Since introducing my private member’s bill Bill M212 — Animal Liability Act, 2016 earlier this month I have had the opportunity to meet with a number of individuals and my office has been in contact with various organizations and concerned constituents.
There has been overwhelming support for the notion that BC needs some sort of legislation to encourage responsible pet ownership. Dog attacks happen every day and for the most part it is from irresponsible owners. To begin the conversation as to how we can more effectively deal with irresponsible pet owners I introduced a bill in the Legislature on April 6.
We’ve received numerous emails and comments on our proposed bill and while virtually all the correspondence is from people supporting the bill, a number raised some important concerns.
One concern has been around provoked attacks. Obviously pet owners may feel concern that they would be held liable if their dog was provoked into attacking someone. While ultimate liability would still rest with the owner, the bill I introduced clearly states that the actions of the plaintiff must factor into any decision. Section 2 of the bill I introduced states, “the court shall reduce the damages awarded in proportion to the degree, if any, to which the fault or negligence of the plaintiff caused or contributed to the harm.”
Simply put, this does not, nor is it intended to, put full liability on pet owners if their dog acts out of self defence or in response to aggression. The context that led to a bite is as important as the fact that a bite took place.

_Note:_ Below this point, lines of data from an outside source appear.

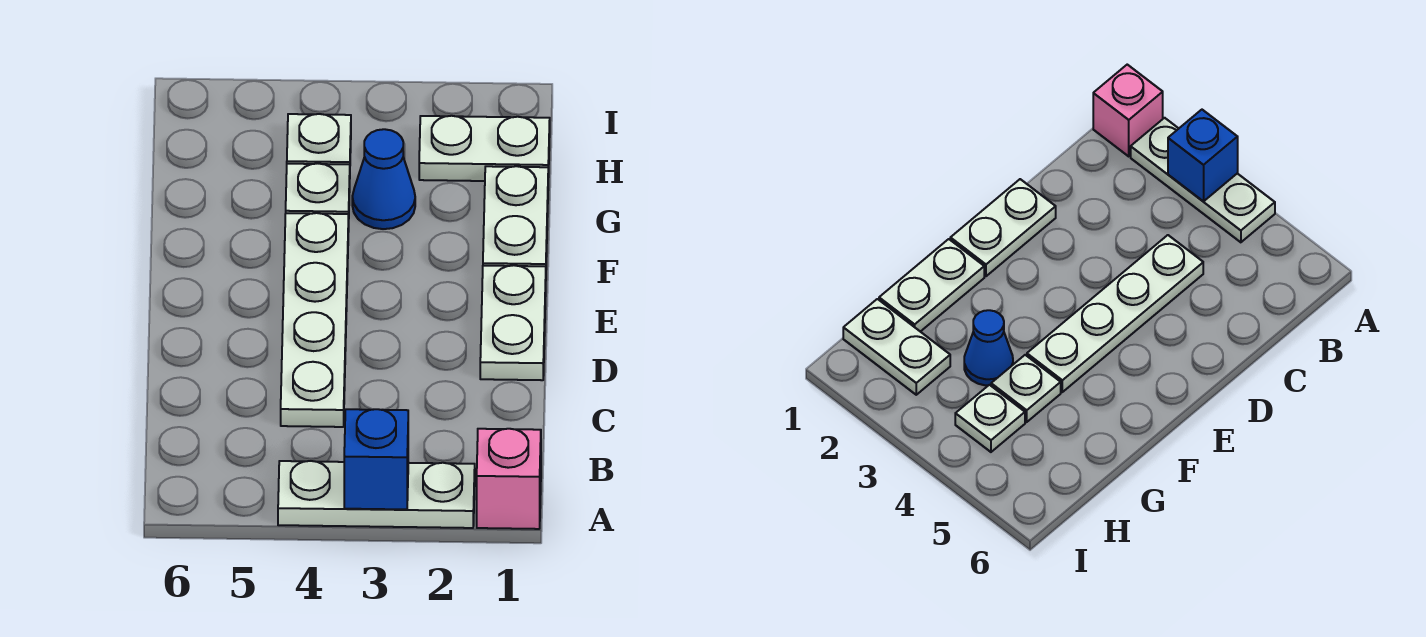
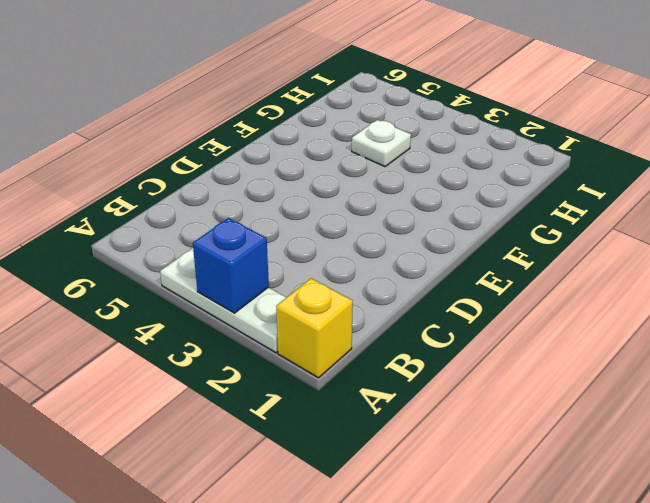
yellow brick A1 level 1 -> pink brick A1 level 1
none -> white plate C4:F4 level 1
none -> white plate D1:E1 level 1

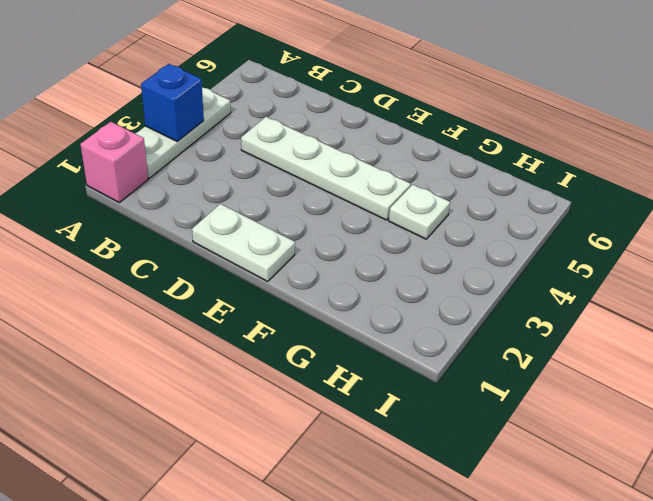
none -> white plate F1:G1 level 1
none -> blue cone G3 level 1

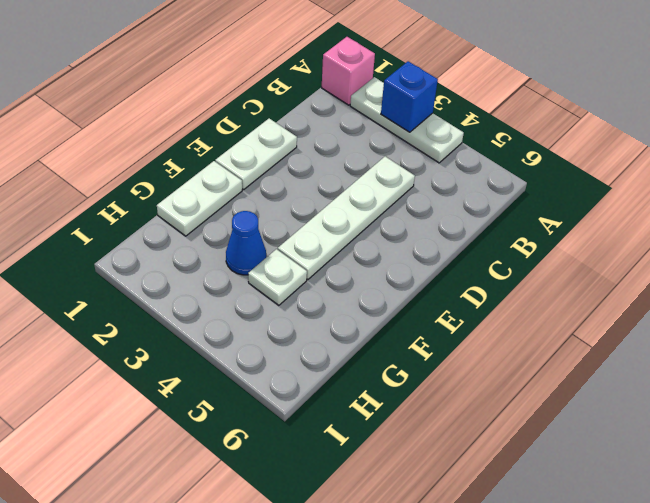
none -> white plate H1:H2 level 1
none -> white plate H4 level 1

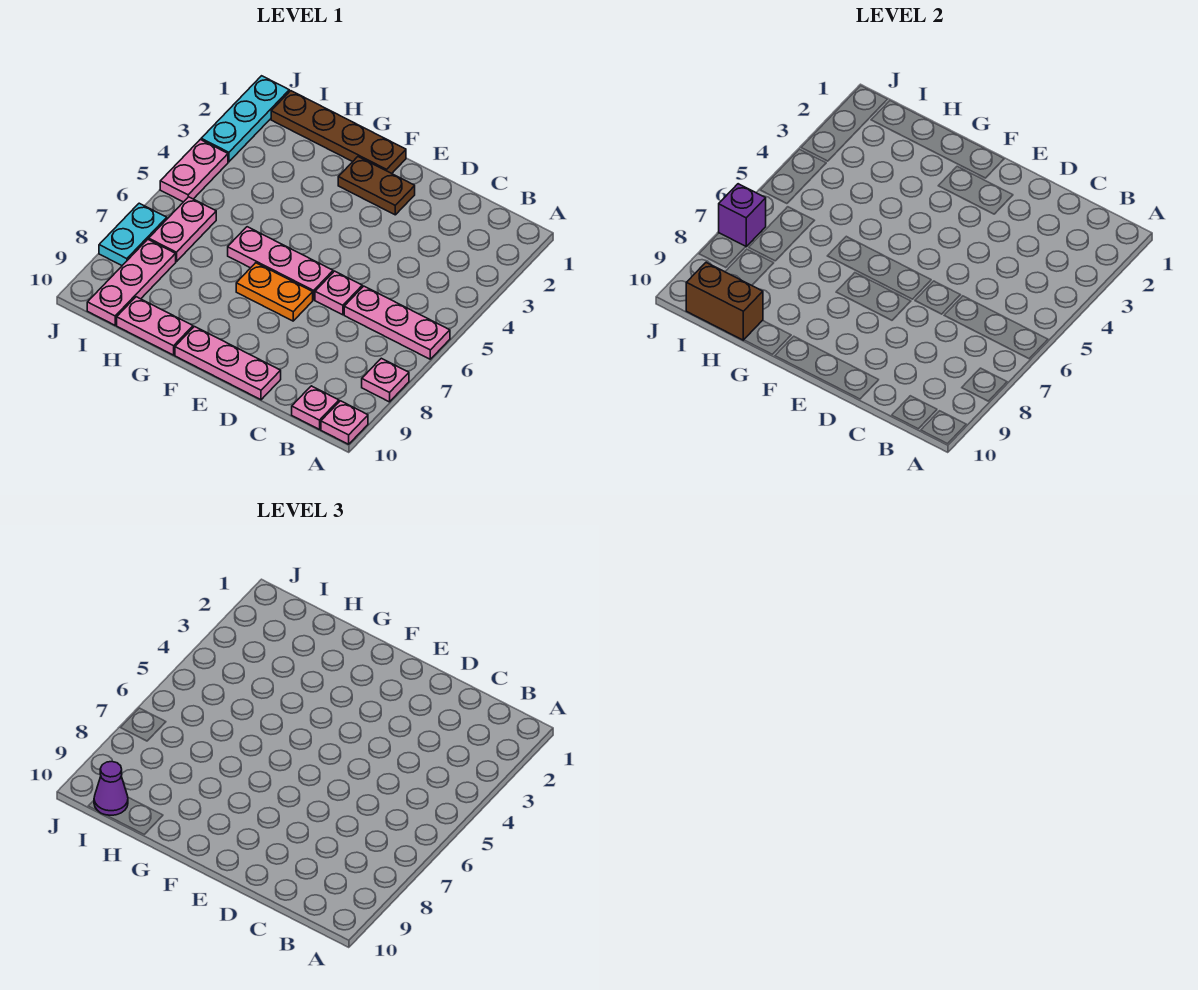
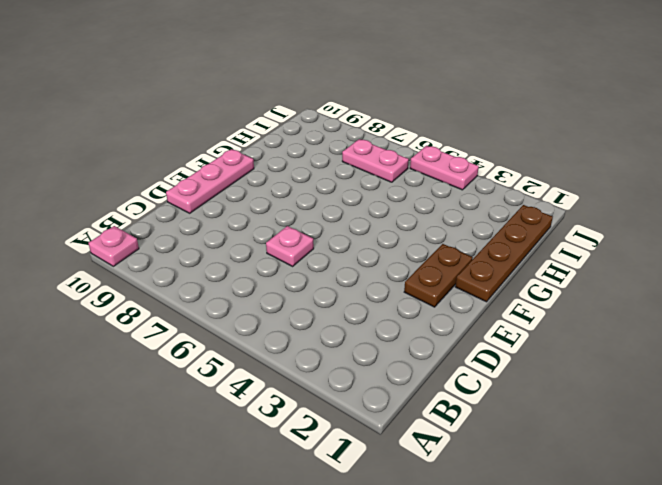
none -> pink plate A6:C6 level 1
none -> pink plate A8 level 1
none -> pink plate B10 level 1

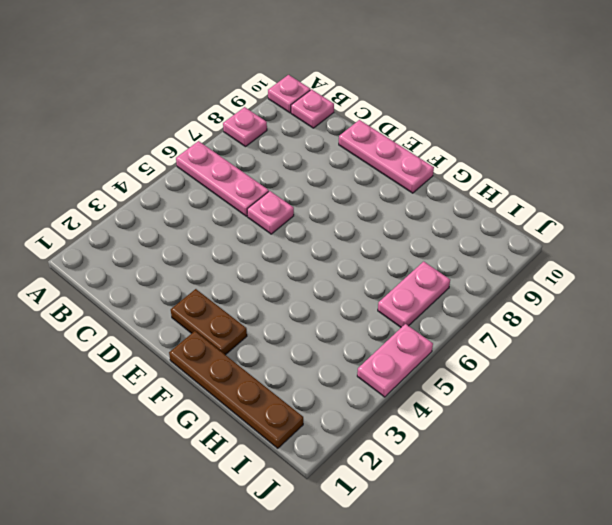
none -> pink plate E6:G6 level 1
none -> orange plate E7:F7 level 1
none -> pink plate G10:H10 level 1

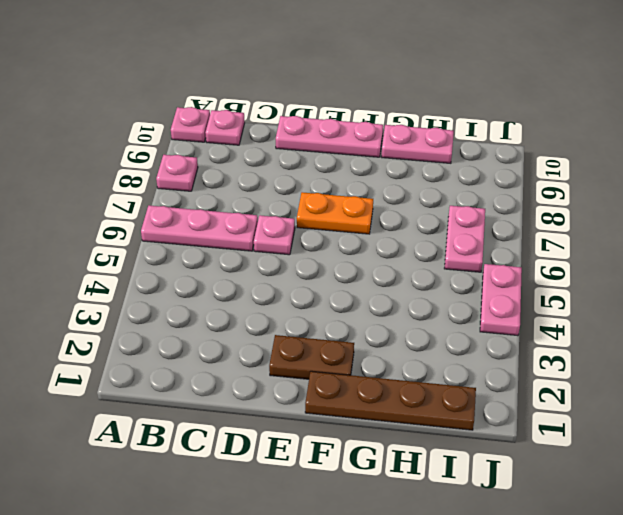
none -> pink plate E6:G6 level 1
none -> pink plate I8:I10 level 1
none -> cyan plate J1:J3 level 1

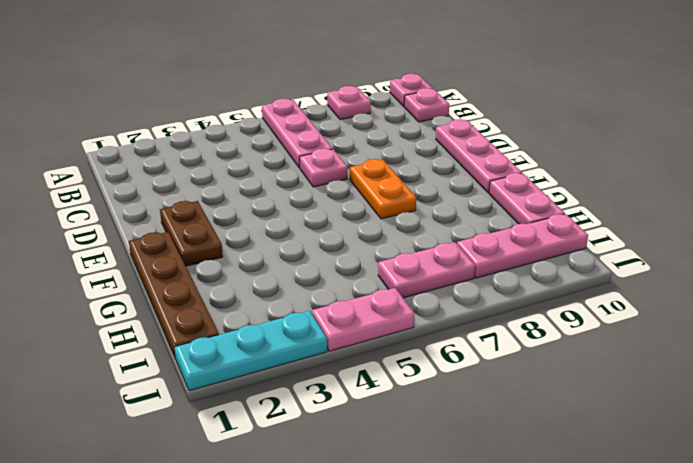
none -> pink plate E6:G6 level 1
none -> cyan plate J7:J8 level 1
none -> brown brick H10:I10 level 2

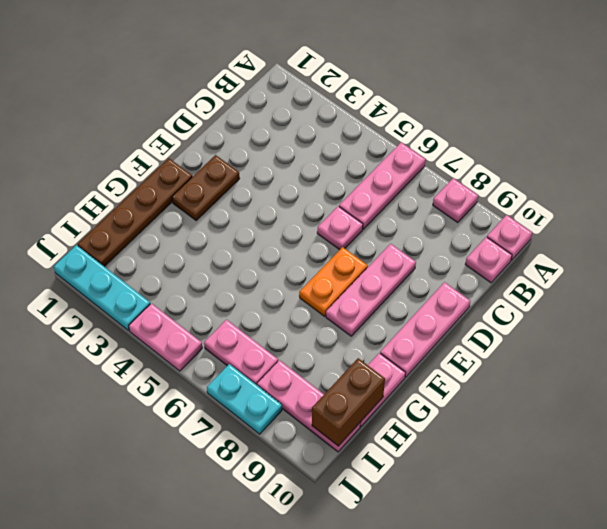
pink plate D8:F8 level 1 -> pink plate E6:G6 level 1
none -> purple brick J7 level 2
none -> purple cone I10 level 3

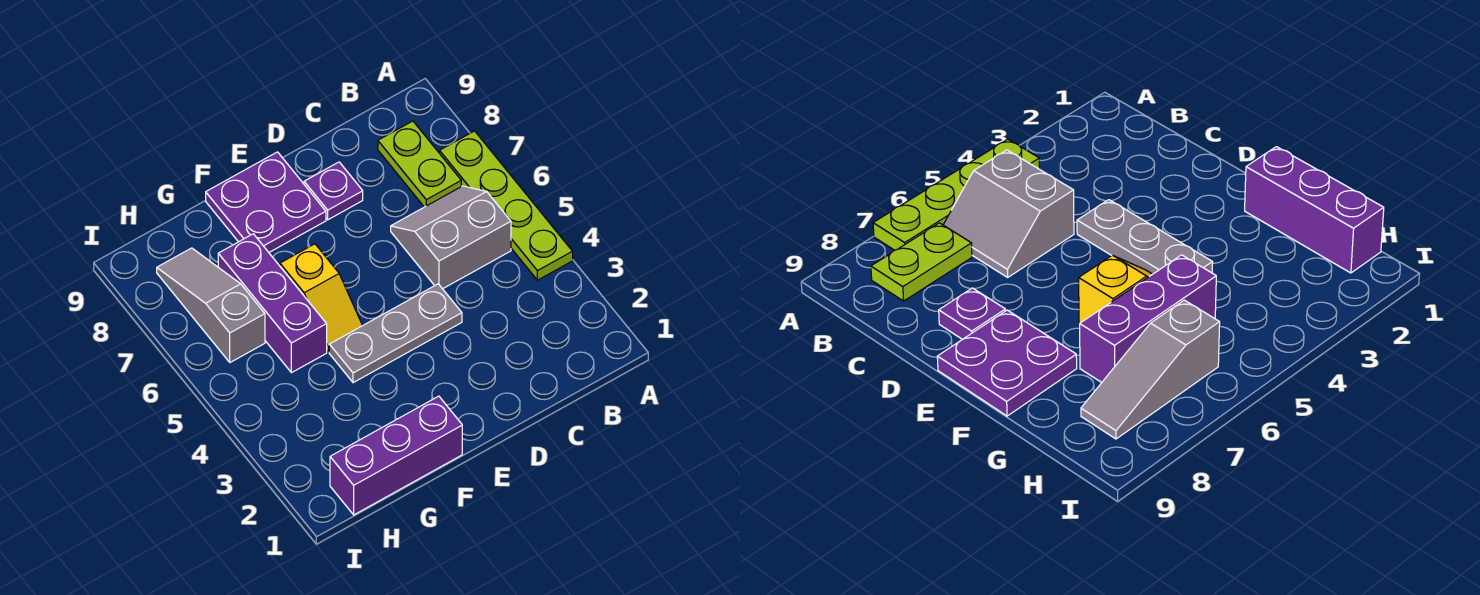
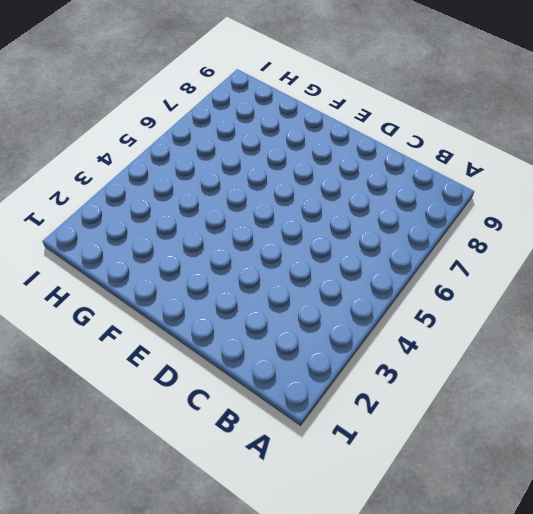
none -> lime plate A4:A7 level 1
none -> grey slope B5:C6 level 1 top 5

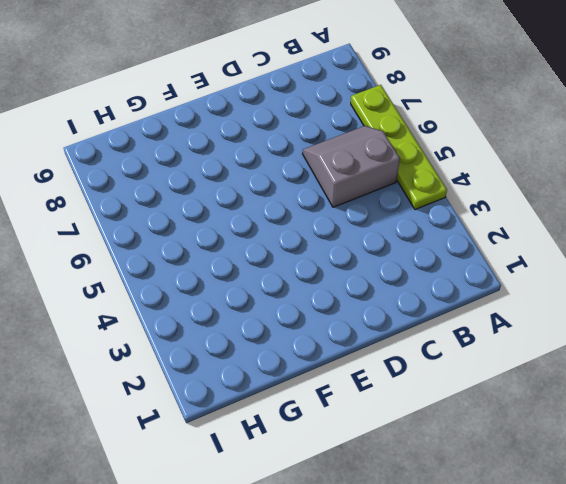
none -> lime plate B7:B8 level 1
none -> grey plate D4:F4 level 1

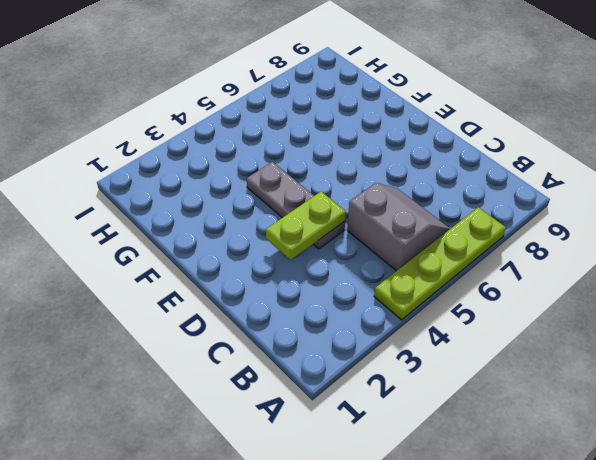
lime plate D3:D4 level 2 -> lime plate B7:B8 level 1
none -> purple plate D8 level 1
none -> purple plate E8:F9 level 1

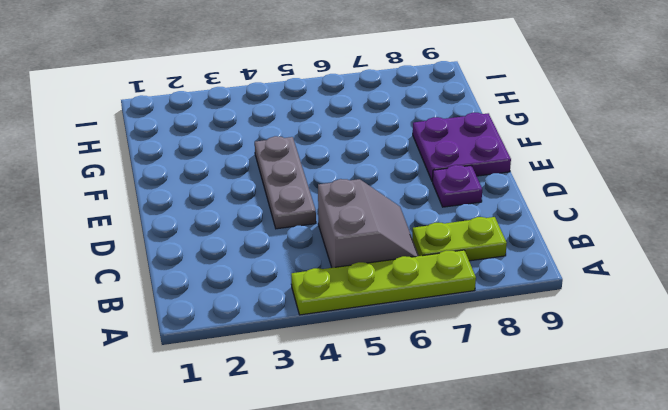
none -> purple brick F1:H1 level 1
none -> yellow slope F5:F6 level 1 top 6

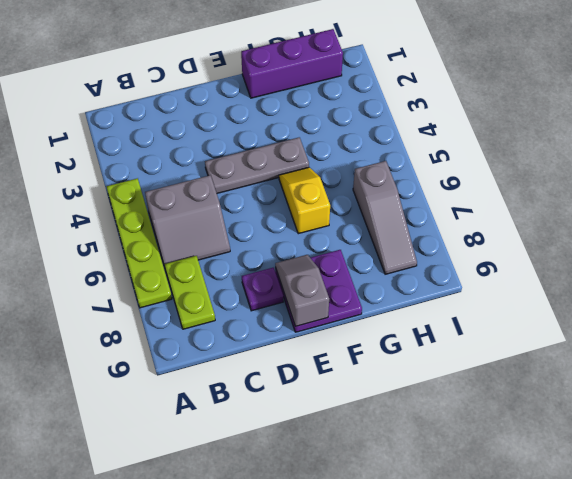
grey slope E8:E9 level 2 top 9 -> none
none -> purple brick G5:G7 level 1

As with any piece of legislation, the regulations behind this bill are integral to its operation. The bill itself assigns liability but should also be considered enabling. For example, regulations could provide more context around defining important terms such as an “unprovoked attack” or whether specially-trained dogs could limit their owners liability (such as guide dogs for instance). Regulations could change the rules around pet ownership, and there is ample room to have the regulations address dog-training programs to encourage more responsible ownership. There could also be increased penalties for repeated offenses of irresponsible pet owners.
Indeed, regulations, if developed properly with consultation and forethought, could address many if not all of the gaps in this legislation. Pretty much every piece of legislation introduced has a number of regulations that are behind it, and if enacted this bill would be no different.
One final concern that has arisen is how this legislation might affect the adoption of rescue animals. Some might see this bill as increasing the barriers to adopting an animal, however, I think it ensures that animals that need additional support and help are going to families that understand their responsibilities and are prepared to provide what is needed. In my view, this is a positive step as I don’t think it is wise for irresponsible pet owners to adopt rescue animals.
Ultimately I brought this issue forward because there is a gap in our legislative framework in BC regarding pets and pet ownership liability. Other provinces have addressed it, and while I don’t think it is wise to follow Ontario’s lead in banning certain breeds, we do need something to ensure that pet owners are responsible for the behaviour of their pets and that there are stiff penalties for not being a responsible pet owner.
Since introducing the bill my office has reached out to a number of organizations and we have been in contact with the Minister of Community, Sport and Cultural Development as a way to move this issue forward.
I welcome discussion on this topic and I am hopeful that the interest that this bill has generated gives the government the push it needs to start working towards a solution for British Columbians.